>>>
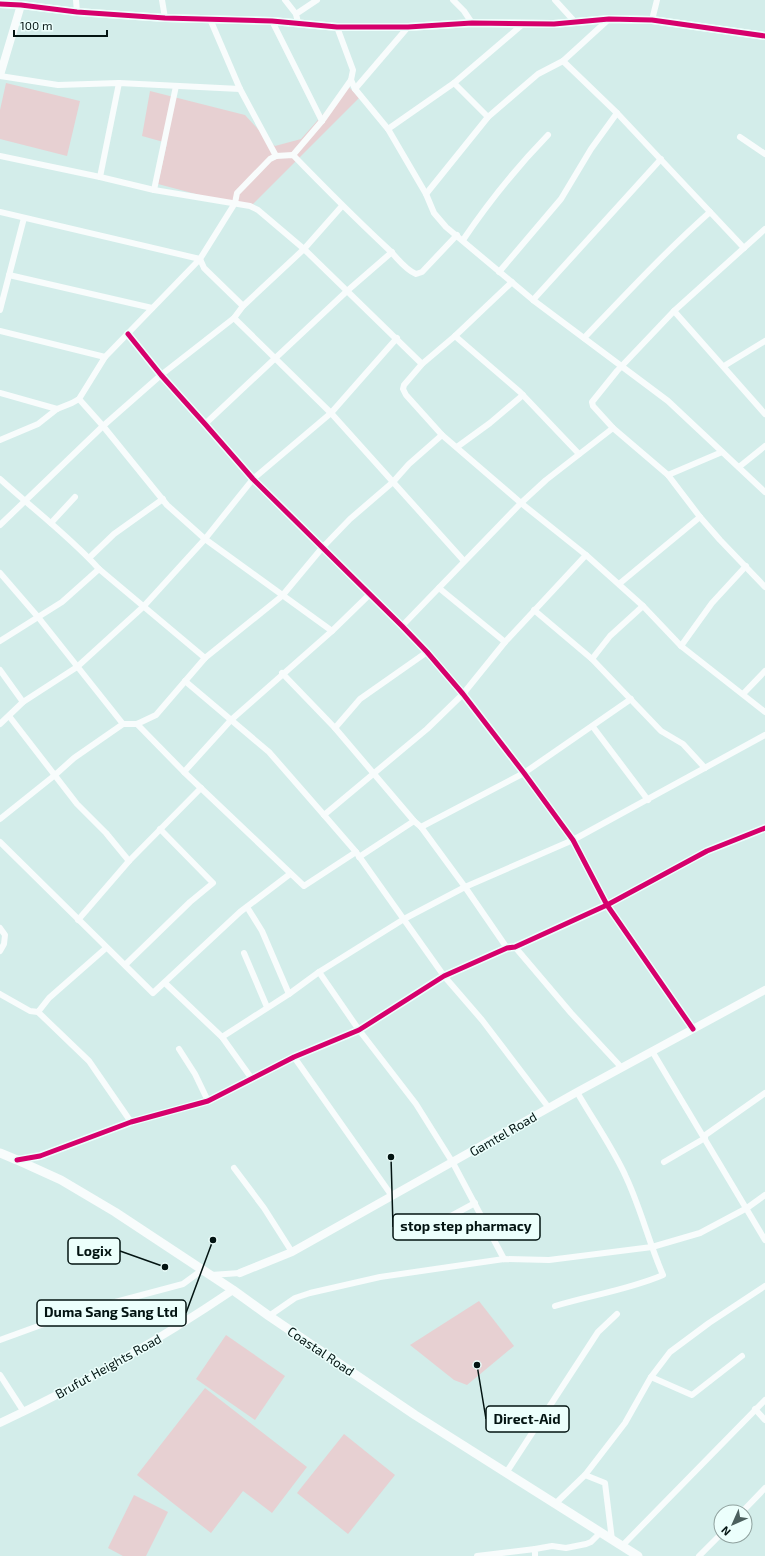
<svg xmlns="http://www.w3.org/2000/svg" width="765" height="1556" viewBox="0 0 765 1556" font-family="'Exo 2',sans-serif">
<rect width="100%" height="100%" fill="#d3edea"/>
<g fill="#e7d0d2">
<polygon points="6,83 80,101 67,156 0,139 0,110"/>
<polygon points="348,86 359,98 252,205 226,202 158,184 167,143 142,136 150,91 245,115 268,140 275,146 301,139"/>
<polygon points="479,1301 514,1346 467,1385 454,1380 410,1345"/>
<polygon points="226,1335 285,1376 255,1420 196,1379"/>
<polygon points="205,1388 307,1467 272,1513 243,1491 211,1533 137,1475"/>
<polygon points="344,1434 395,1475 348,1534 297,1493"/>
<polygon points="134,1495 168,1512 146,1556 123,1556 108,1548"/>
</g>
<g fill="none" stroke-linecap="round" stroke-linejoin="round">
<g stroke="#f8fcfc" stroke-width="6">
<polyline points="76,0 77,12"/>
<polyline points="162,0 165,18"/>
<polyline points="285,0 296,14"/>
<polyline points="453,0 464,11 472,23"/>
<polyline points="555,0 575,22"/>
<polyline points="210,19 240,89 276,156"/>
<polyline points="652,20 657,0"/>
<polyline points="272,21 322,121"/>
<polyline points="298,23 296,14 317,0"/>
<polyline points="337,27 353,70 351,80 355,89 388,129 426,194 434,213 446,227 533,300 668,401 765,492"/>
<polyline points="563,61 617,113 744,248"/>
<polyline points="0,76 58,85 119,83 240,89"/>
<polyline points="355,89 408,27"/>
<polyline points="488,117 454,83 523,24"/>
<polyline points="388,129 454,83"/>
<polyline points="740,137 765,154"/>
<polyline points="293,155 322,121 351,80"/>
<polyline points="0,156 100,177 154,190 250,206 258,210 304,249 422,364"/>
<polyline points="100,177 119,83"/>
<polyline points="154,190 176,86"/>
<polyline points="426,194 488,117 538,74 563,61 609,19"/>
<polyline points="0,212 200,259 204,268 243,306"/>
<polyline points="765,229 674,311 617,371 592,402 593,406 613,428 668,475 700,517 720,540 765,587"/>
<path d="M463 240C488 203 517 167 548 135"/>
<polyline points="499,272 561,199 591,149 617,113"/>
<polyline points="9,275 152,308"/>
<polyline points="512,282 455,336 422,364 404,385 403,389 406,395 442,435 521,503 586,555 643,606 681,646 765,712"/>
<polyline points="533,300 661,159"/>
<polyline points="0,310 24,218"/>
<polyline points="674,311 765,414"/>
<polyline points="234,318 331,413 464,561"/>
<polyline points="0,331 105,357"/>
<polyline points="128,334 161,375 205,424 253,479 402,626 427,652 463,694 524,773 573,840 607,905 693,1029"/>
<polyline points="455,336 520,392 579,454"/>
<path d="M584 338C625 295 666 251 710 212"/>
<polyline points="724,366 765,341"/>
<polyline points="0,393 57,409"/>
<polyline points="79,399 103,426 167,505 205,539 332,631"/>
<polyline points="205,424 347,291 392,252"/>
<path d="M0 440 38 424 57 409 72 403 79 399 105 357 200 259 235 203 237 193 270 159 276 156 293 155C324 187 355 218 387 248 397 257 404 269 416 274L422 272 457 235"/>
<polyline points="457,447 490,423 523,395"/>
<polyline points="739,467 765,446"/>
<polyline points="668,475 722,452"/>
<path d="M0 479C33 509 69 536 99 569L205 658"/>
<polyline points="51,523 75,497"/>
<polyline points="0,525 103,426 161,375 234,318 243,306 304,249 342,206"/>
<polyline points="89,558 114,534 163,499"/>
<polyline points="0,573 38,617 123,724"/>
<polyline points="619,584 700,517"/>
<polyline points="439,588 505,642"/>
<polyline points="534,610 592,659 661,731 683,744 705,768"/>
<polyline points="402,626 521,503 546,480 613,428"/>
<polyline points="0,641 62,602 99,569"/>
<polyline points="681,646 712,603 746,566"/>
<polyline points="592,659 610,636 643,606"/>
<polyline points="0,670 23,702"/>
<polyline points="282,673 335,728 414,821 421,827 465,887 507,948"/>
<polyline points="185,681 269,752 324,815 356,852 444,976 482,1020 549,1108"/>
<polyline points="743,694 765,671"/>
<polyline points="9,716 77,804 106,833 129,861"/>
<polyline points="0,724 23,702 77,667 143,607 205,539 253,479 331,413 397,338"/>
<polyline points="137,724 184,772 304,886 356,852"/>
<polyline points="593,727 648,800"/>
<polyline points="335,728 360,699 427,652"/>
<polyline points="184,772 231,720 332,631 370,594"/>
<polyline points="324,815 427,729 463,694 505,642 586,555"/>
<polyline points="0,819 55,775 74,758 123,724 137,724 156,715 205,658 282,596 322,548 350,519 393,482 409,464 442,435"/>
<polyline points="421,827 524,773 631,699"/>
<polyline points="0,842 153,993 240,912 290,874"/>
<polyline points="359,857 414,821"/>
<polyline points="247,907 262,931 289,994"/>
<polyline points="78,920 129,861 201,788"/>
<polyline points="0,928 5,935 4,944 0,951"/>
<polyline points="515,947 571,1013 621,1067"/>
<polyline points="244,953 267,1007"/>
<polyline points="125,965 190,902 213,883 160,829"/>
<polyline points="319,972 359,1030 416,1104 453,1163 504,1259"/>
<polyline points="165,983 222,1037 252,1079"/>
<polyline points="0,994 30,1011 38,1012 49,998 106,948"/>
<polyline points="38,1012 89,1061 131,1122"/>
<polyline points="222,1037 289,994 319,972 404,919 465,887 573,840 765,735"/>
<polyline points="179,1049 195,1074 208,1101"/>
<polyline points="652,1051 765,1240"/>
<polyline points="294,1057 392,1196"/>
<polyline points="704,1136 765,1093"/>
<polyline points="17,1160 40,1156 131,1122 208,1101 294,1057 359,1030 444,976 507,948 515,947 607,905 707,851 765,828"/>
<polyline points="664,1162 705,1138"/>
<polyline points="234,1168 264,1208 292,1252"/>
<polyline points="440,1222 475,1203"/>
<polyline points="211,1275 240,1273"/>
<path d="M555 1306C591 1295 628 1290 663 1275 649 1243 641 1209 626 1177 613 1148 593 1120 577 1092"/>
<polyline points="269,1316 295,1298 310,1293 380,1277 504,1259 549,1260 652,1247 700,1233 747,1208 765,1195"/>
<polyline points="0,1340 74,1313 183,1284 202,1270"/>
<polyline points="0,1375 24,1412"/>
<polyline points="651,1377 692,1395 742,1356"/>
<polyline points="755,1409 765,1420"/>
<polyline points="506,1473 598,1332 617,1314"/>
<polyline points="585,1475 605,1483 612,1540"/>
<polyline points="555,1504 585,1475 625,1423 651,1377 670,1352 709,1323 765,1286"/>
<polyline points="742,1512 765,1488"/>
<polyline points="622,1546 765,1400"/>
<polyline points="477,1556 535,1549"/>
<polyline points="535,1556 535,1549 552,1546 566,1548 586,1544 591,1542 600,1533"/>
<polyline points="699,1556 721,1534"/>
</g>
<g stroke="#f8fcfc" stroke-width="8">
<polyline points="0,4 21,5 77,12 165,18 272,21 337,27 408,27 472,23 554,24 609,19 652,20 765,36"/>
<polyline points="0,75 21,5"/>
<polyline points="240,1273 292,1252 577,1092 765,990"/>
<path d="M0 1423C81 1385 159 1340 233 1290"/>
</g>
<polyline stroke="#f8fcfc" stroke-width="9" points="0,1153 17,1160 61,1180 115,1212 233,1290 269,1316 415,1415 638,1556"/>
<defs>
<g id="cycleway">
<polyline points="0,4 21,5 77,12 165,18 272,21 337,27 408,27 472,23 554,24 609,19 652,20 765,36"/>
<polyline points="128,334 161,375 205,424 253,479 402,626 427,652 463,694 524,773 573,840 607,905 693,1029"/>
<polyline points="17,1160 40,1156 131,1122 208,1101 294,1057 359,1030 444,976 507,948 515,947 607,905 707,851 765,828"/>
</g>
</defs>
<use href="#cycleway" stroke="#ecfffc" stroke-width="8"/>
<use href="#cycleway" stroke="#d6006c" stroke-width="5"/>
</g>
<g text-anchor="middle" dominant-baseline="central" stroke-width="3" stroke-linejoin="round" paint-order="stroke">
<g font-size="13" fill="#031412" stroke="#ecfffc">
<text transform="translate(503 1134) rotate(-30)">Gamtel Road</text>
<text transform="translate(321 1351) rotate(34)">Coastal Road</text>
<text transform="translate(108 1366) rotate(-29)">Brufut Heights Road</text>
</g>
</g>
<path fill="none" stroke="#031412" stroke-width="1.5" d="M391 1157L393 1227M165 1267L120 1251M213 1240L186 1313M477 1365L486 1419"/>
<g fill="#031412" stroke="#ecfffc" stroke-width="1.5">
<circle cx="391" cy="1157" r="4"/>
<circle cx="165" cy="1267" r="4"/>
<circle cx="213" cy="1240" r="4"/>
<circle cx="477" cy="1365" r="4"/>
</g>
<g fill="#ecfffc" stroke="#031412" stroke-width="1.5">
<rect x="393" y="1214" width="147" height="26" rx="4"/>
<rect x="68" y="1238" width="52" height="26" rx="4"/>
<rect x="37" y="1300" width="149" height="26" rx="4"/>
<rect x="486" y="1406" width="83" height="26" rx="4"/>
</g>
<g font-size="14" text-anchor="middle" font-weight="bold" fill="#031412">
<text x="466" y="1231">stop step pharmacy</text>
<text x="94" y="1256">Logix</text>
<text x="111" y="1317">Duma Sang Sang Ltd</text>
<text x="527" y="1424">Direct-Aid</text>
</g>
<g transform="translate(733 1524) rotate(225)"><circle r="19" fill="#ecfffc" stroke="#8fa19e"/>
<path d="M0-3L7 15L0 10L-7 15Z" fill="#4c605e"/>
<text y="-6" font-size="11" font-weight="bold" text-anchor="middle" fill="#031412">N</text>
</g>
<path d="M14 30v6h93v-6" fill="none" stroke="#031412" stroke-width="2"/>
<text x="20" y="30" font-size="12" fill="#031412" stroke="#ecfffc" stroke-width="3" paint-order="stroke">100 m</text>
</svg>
<<<
# [Assigned task]
Count how many lines in the data above include the string "none", and write only that number.

# [Worked solution]
3